(Things to do)
**a)** Answer these questions from the passage on comparing MANumber objects, one line each:
(i) What is given as the reason there are no `autorelease` calls?
(ii) Which `double` value is given as one that should compare less than the unsigned integer value `99999`?
(iii) How many cases remain once an order is enforced?
**b)** From the passage on comparing MANumber objects, return the text starting with "There are nine" and going on through "other way around.".
**c)** Decide whether each statement agrees with the passage on comparing MANumber objects. Answer yes or no, and quote the words that settle it.
(i) Enforcing an order cuts the number of cases from nine to six.
(ii) For the types `INT` and `UINT`, the only case handled is the one where `self` is `UINT`.
(iii) The comparison methods only need to work between `MANumber` objects of the same type.

(Source text)

:::

Note that I'm using ARC, which is why there are no `autorelease`

calls here.

**Comparison**

The comparison methods get interesting, because they need to work between `MANumber`

objects of different types. For example, the `double`

value `-1.1`

should compare less than the unsigned integer value `99999`

.

There are nine permutations of the types, so nine different cases to handle. This can be reduced to only six cases by enforcing an order. If the two objects have types `INT`

and `UINT`

, the two cases for that can be reduced to one by only handling the case where `self`

is `INT`

and the other object is `UINT`

, and swapping the two objects if they show up the other way around.

:::

(Raw records)
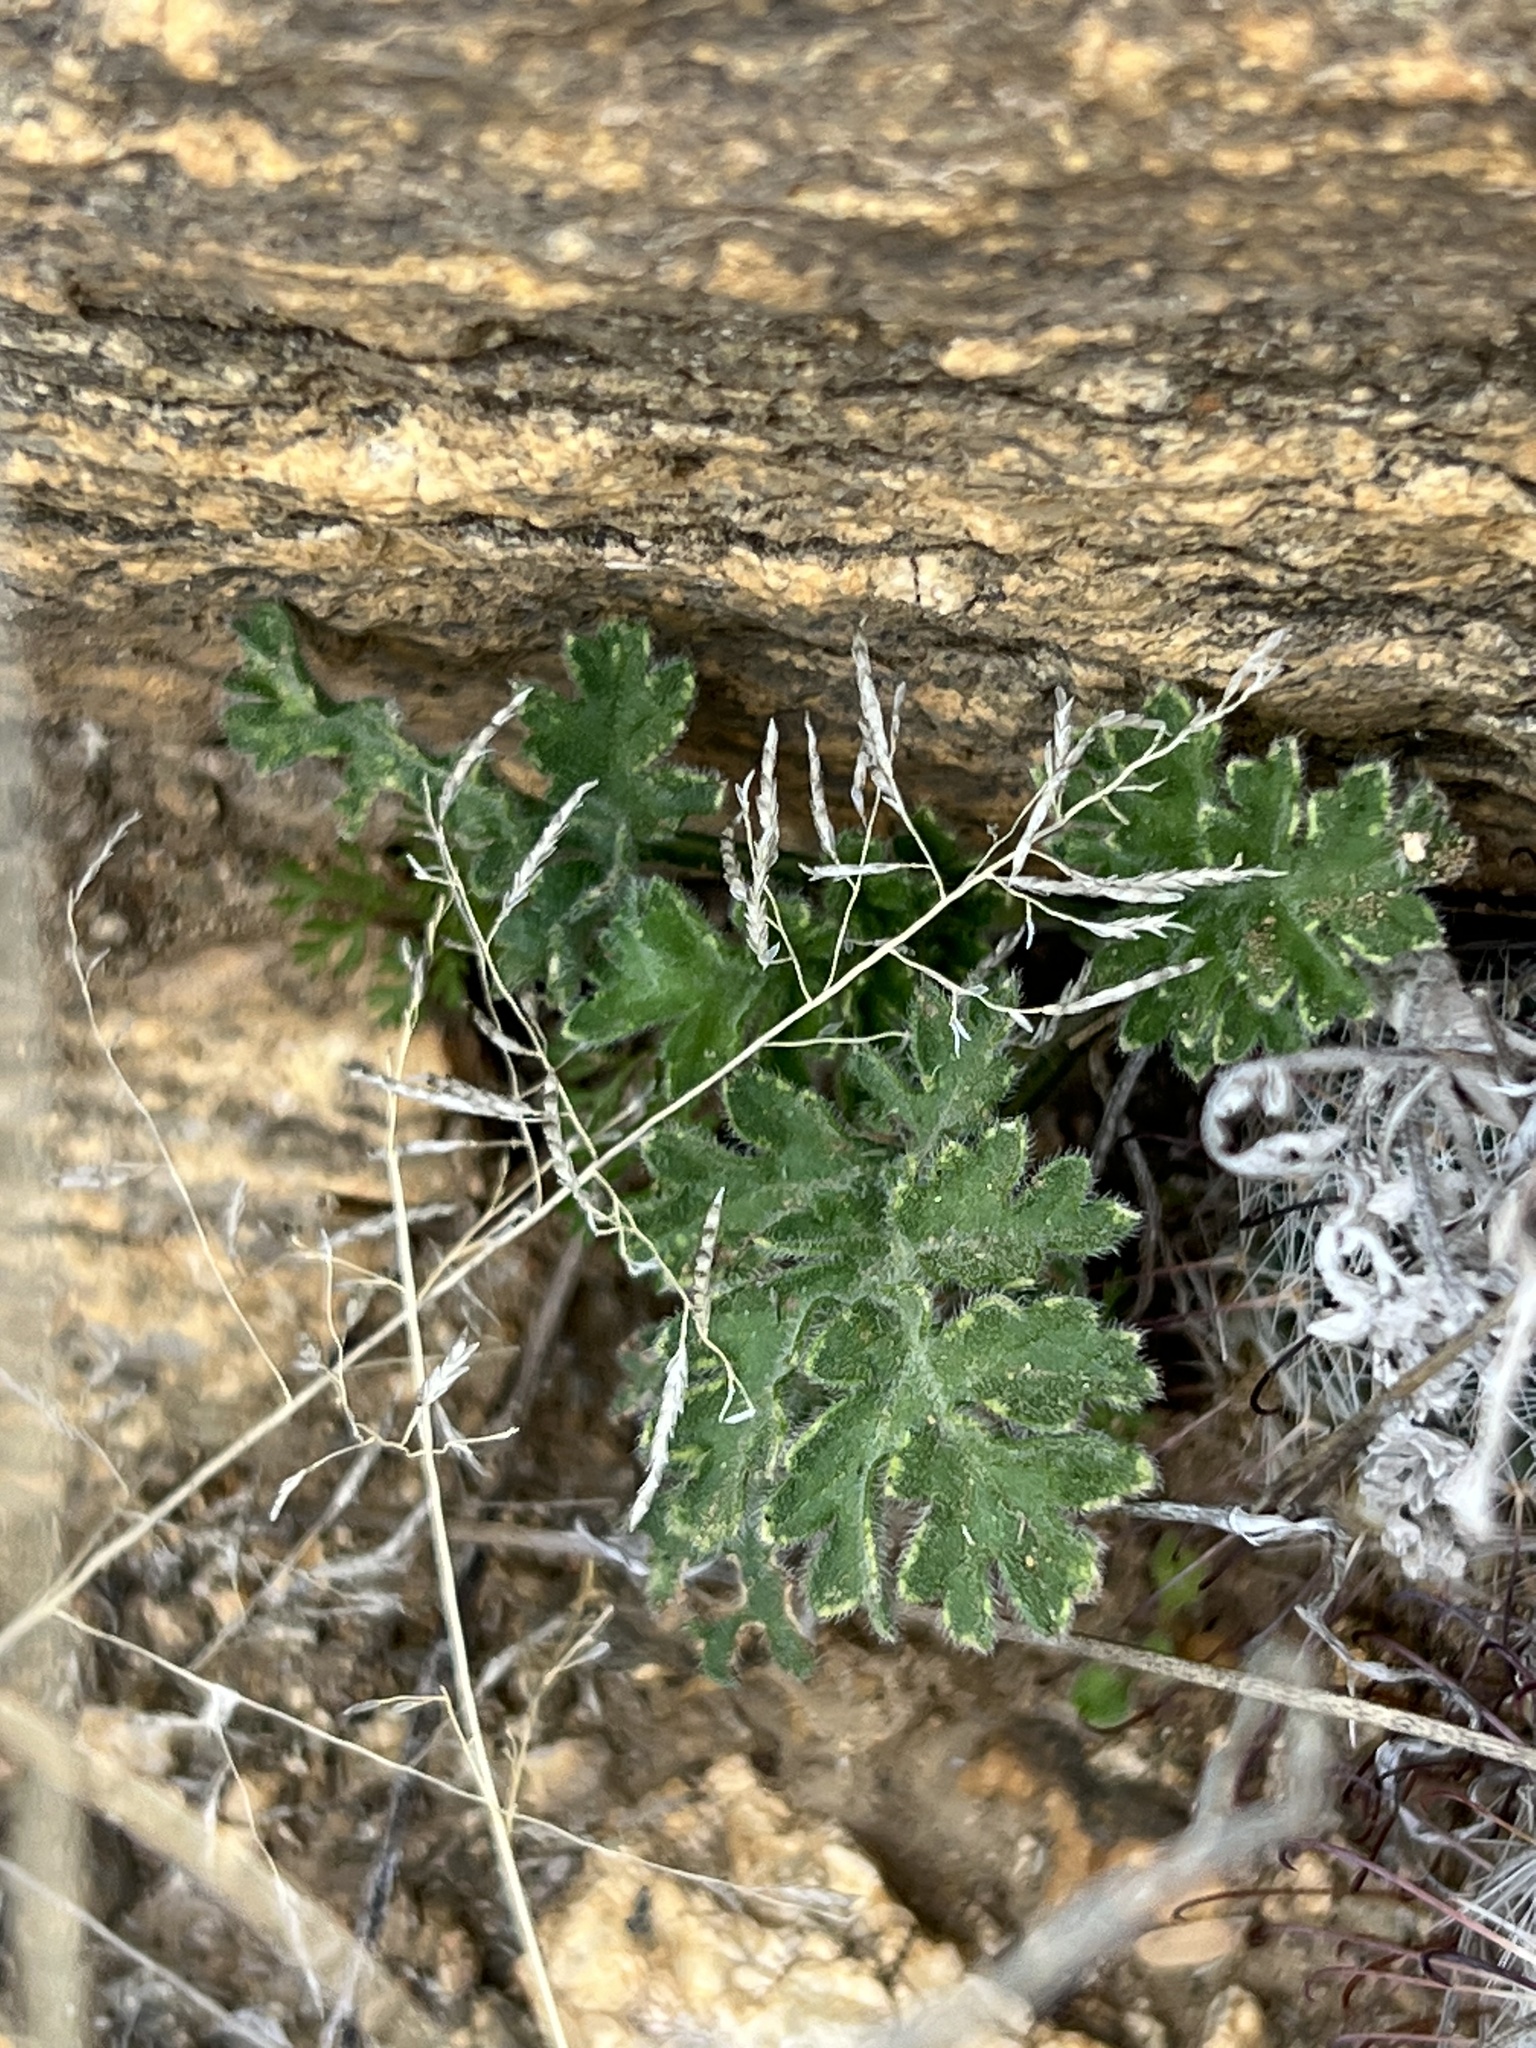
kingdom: Plantae
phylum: Tracheophyta
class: Polypodiopsida
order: Polypodiales
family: Pteridaceae
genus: Bommeria
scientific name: Bommeria hispida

:::

(Written answers)
**a)**
(i) ARC is being used.
(ii) `-1.1`
(iii) Six.

**b)**
There are nine permutations of the types, so nine different cases to handle. This can be reduced to only six cases by enforcing an order. If the two objects have types `INT`

and `UINT`

, the two cases for that can be reduced to one by only handling the case where `self`

is `INT`

and the other object is `UINT`

, and swapping the two objects if they show up the other way around.

**c)**
(i) Yes: "This can be reduced to only six cases by enforcing an order."
(ii) No: "only handling the case where `self` is `INT` and the other object is `UINT`"
(iii) No: "they need to work between `MANumber` objects of different types"